I repeat that each time because all the marketers say repetition is necessary. 🙂

I’ve been thinking about the story and how I sometimes stumble when trying to describe it. Yes, it’s erotica and I’m not shy about that but I also think that, deep down, it’s a story of faith: faith in whatever one calls higher powers and faith in each other.

I’ve been choosing bits and pieces that might make some sense out of context and also have the flavor of the story.

Here’s a little bit of Sif with Gunnhilda, the priestess of sorts for the tribe.


“Some say that Ragnor’s reluctance to kill Leif makes him weak.” Was Gunnhilda one of those?

“Then they are looking for an excuse, something to complain about,” Gunnhilda said sharply. “I didn’t think Ragnor would be a good leader, but he is. It was a miracle how he managed to get us all here in winter, then set up the village during the time we were in the caves. But even he has limits. There’s been too much bad luck.”

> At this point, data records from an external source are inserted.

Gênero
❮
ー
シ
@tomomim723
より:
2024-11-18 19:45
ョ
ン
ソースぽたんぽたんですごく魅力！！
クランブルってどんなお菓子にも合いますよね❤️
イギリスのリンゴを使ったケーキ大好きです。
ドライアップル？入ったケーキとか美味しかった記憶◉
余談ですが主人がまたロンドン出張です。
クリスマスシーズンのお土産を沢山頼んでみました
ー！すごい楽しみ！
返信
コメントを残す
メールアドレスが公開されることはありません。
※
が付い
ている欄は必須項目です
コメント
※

“I think Freya is showing me a way,” Sif said. “I fear I will have to do more than plant squash, however. Plant something else, I think. Or be planted.”

Gunnhilda snorted. “It’s good you married Ragnor. You and Gerhard would have killed each other by now. Too much bluntness in both of you.” She sighed. “What other signs have you seen, besides Mykle and the others, and the cougar that saved Ragnor?”

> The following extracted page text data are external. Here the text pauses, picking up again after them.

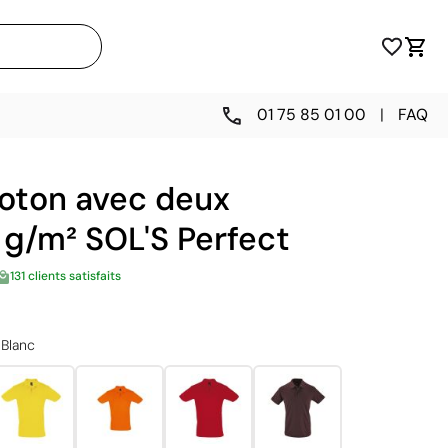
01 75 85 01 00
|
FAQ
coton avec deux
 g/m² SOL'S Perfect
131 clients satisfaits
Blanc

Sif told of her discovery of the spring, of leading Ragnor to it and the appearance of the three cats after their lovemaking.

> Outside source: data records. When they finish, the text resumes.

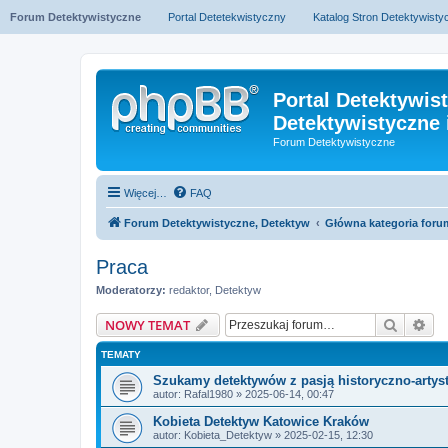
Forum Detektywistyczne
Portal Detetekwistyczny
Katalog Stron Detektywist
Portal Detektywis
Detektywistyczne 
Forum Detektywistyczne
Więcej…
FAQ
Forum Detektywistyczne, Detektyw
Główna kategoria foru
Praca
Moderatorzy:
redaktor
,
Detektyw
Szukaj
Wy
NOWY TEMAT
TEMATY
Szukamy detektywów z pasją historyczno-artys
autor:
Rafal1980
» 2025-06-14, 00:47
Kobieta Detektyw Katowice Kraków
autor:
Kobieta_Detektyw
» 2025-02-15, 12:30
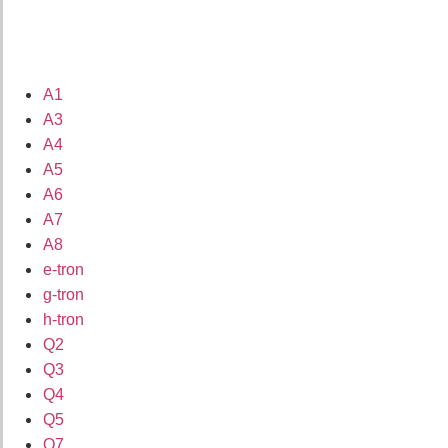
A1
A3
A4
A5
A6
A7
A8
e-tron
g-tron
h-tron
Q2
Q3
Q4
Q5
Q7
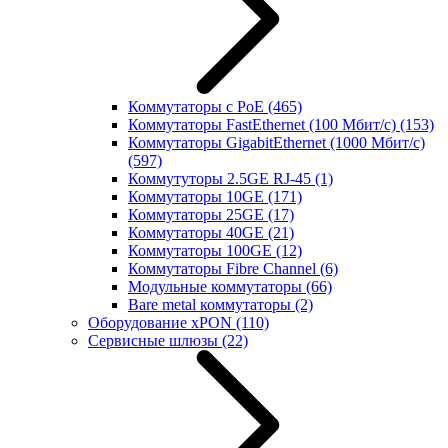
Коммутаторы с PoE
(465)
Коммутаторы FastEthernet (100 Мбит/с)
(153)
Коммутаторы GigabitEthernet (1000 Мбит/с)
(597)
Коммутуторы 2.5GE RJ-45
(1)
Коммутаторы 10GE
(171)
Коммутаторы 25GE
(17)
Коммутаторы 40GE
(21)
Коммутаторы 100GE
(12)
Коммутаторы Fibre Channel
(6)
Модульные коммутаторы
(66)
Bare metal коммутаторы
(2)
Оборудование xPON
(110)
Сервисные шлюзы
(22)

“Three?” Gunnhilda dropped the rake.

Sif nodded.

“That is…”


“Three. That is a new number for Freya. You must worship there again, as you did with Ragnor. But when you go back, there must be three of you.”

Sif paled. Confirmation of her own fear. “You think I should do what Bera did?”

Gunnhilda shook her head. “Freya asks for a sacrifice, not wantonness. It must be as a ritual before the goddess.”